#### Exercise brief:
Extract each line from the items below that contains the word "number", copying the whole line. Case matters.

#### Exercise data:
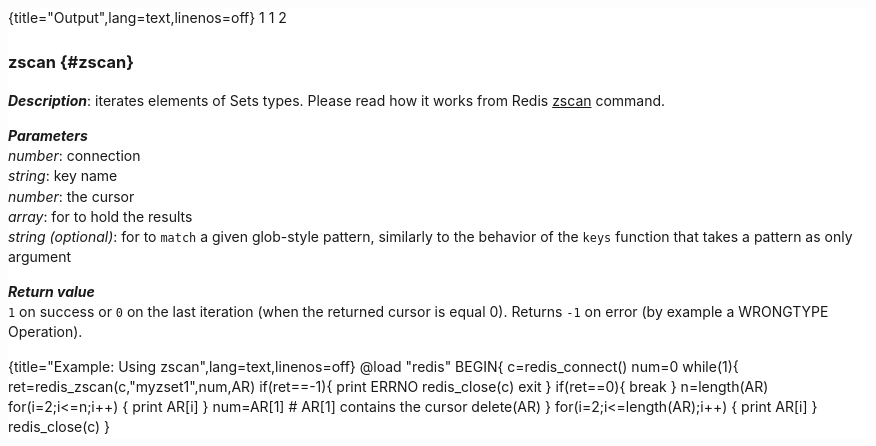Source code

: {title="Output",lang=text,linenos=off}
    1 1 2

### zscan {#zscan}
_**Description**_: iterates elements of Sets types. Please read how it works from Redis [zscan](http://redis.io/commands/zscan) command.

_**Parameters**_    
*number*: connection  
*string*: key name  
*number*: the cursor  
*array*:  for to hold the results  
*string (optional)*: for to `match` a given glob-style pattern, similarly to the behavior of the `keys` function that takes a pattern as only argument

_**Return value**_   
`1` on success or `0` on the last iteration (when the returned cursor is equal 0). Returns `-1` on error (by example a WRONGTYPE Operation).

{title="Example: Using zscan",lang=text,linenos=off}
    @load "redis"
    BEGIN{
      c=redis_connect()
      num=0
      while(1){
       ret=redis_zscan(c,"myzset1",num,AR)
       if(ret==-1){
         print ERRNO
         redis_close(c)
         exit
       }
       if(ret==0){
         break
       }
       n=length(AR)
       for(i=2;i<=n;i++) {
         print AR[i]
       }
       num=AR[1]  # AR[1] contains the cursor
       delete(AR)
      }
      for(i=2;i<=length(AR);i++) {
         print AR[i]
      }
      redis_close(c)
    }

#### Written solution:
*number*: connection  
*number*: the cursor  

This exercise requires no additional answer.